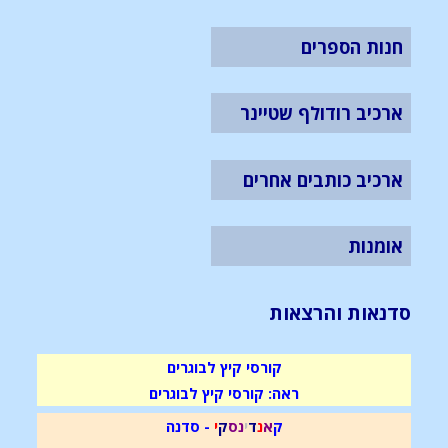
חנות הספרים
ארכיב רודולף שטיינר
ארכיב כותבים אחרים
אומנות
סדנאות והרצאות
קורסי קיץ לבוגרים
ראה: קורסי קיץ לבוגרים
ק
א
נ
ד
י
נ
ס
ק
י
- סדנה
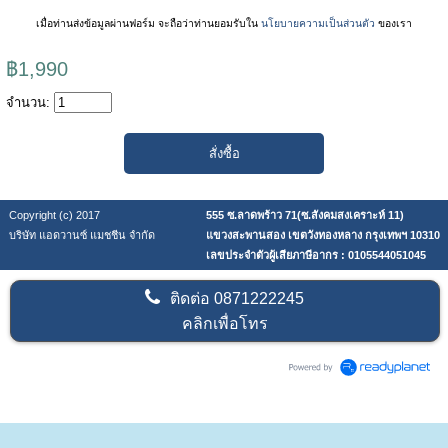
เมื่อท่านส่งข้อมูลผ่านฟอร์ม จะถือว่าท่านยอมรับใน
นโยบายความเป็นส่วนตัว
ของเรา
฿1,990
จำนวน:
Copyright (c) 2017
555 ซ.ลาดพร้าว 71(ซ.สังคมสงเคราะห์ 11)
บริษัท แอดวานซ์ แมชชีน จำกัด
แขวงสะพานสอง เขตวังทองหลาง กรุงเทพฯ 10310
เลขประจำตัวผู้เสียภาษีอากร : 0105544051045
ติดต่อ
0871222245
คลิกเพื่อโทร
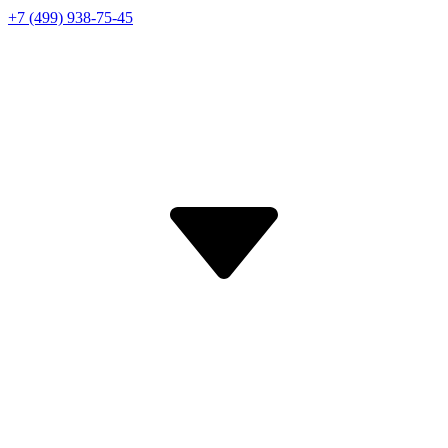
+7 (499) 938-75-45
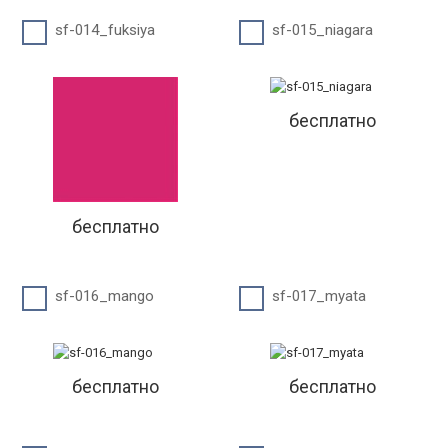
sf-014_fuksiya
sf-015_niagara
бесплатно
бесплатно
sf-016_mango
sf-017_myata
бесплатно
бесплатно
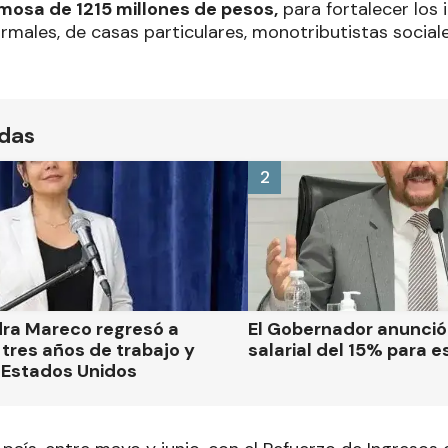
rmosa de 1215 millones de pesos,
para fortalecer los 
rmales, de casas particulares, monotributistas social
ídas
2
dra Mareco regresó a
El Gobernador anunci
tres años de trabajo y
salarial del 15% para e
 Estados Unidos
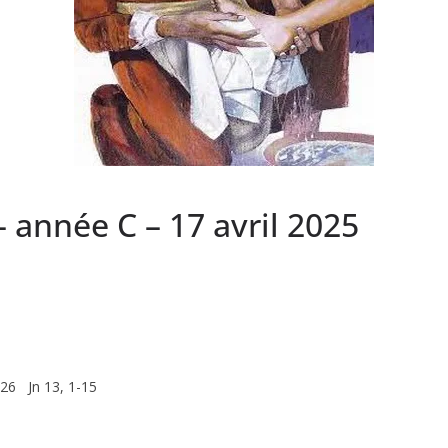
– année C – 17 avril 2025
26 Jn 13, 1-15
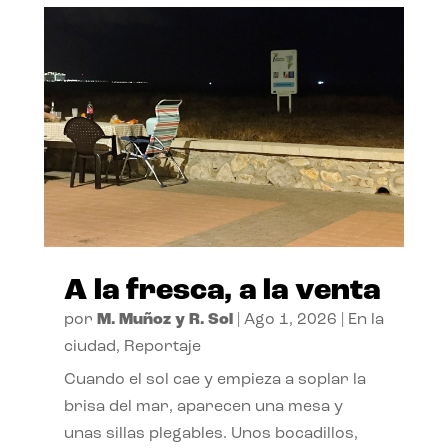
A la fresca, a la venta
por
M. Muñoz y R. Sol
|
Ago 1, 2026
|
En la
ciudad
,
Reportaje
Cuando el sol cae y empieza a soplar la
brisa del mar, aparecen una mesa y
unas sillas plegables. Unos bocadillos,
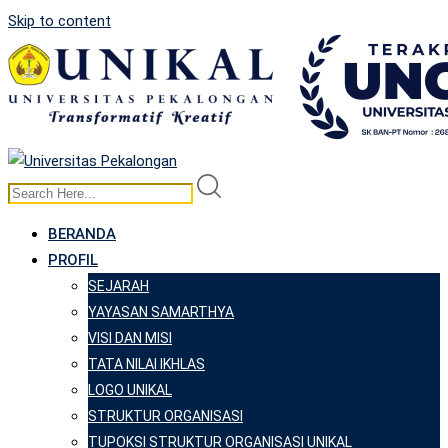
Skip to content
BERANDA
PROFIL
SEJARAH
YAYASAN SAMARTHYA
VISI DAN MISI
TATA NILAI IKHLAS
LOGO UNIKAL
STRUKTUR ORGANISASI
TUPOKSI STRUKTUR ORGANISASI UNIKAL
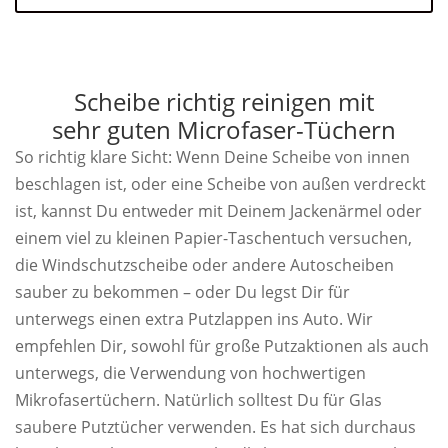
Scheibe richtig reinigen mit
sehr guten Microfaser-Tüchern
So richtig klare Sicht: Wenn Deine Scheibe von innen
beschlagen ist, oder eine Scheibe von außen verdreckt
ist, kannst Du entweder mit Deinem Jackenärmel oder
einem viel zu kleinen Papier-Taschentuch versuchen,
die Windschutzscheibe oder andere Autoscheiben
sauber zu bekommen – oder Du legst Dir für
unterwegs einen extra Putzlappen ins Auto. Wir
empfehlen Dir, sowohl für große Putzaktionen als auch
unterwegs, die Verwendung von hochwertigen
Mikrofasertüchern. Natürlich solltest Du für Glas
saubere Putztücher verwenden. Es hat sich durchaus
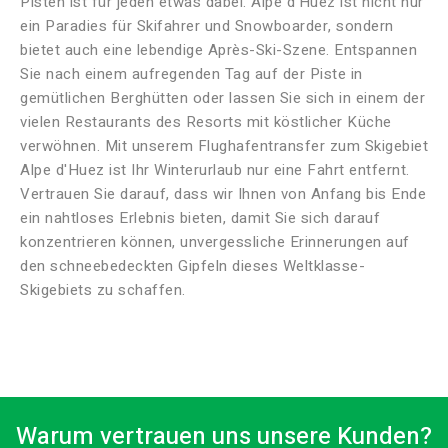
Pisten ist für jeden etwas dabei.
Alpe d'Huez ist nicht nur
ein Paradies für Skifahrer und Snowboarder, sondern
bietet auch eine lebendige Après-Ski-Szene.
Entspannen
Sie nach einem aufregenden Tag auf der Piste in
gemütlichen Berghütten oder lassen Sie sich in einem der
vielen Restaurants des Resorts mit köstlicher Küche
verwöhnen.
Mit unserem Flughafentransfer zum Skigebiet
Alpe d'Huez ist Ihr Winterurlaub nur eine Fahrt entfernt.
Vertrauen Sie darauf, dass wir Ihnen von Anfang bis Ende
ein nahtloses Erlebnis bieten, damit Sie sich darauf
konzentrieren können, unvergessliche Erinnerungen auf
den schneebedeckten Gipfeln dieses Weltklasse-
Skigebiets zu schaffen.
Warum vertrauen uns unsere Kunden?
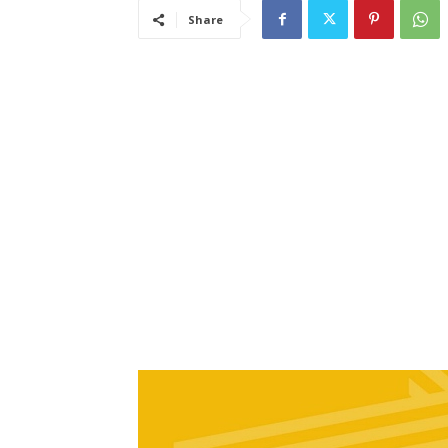
Share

AIM OF THE TASK: The answer consists of the lines above that include the word "Huez", each copied exactly.

RESULT:
Alpe d'Huez ist nicht nur
Alpe d'Huez ist Ihr Winterurlaub nur eine Fahrt entfernt.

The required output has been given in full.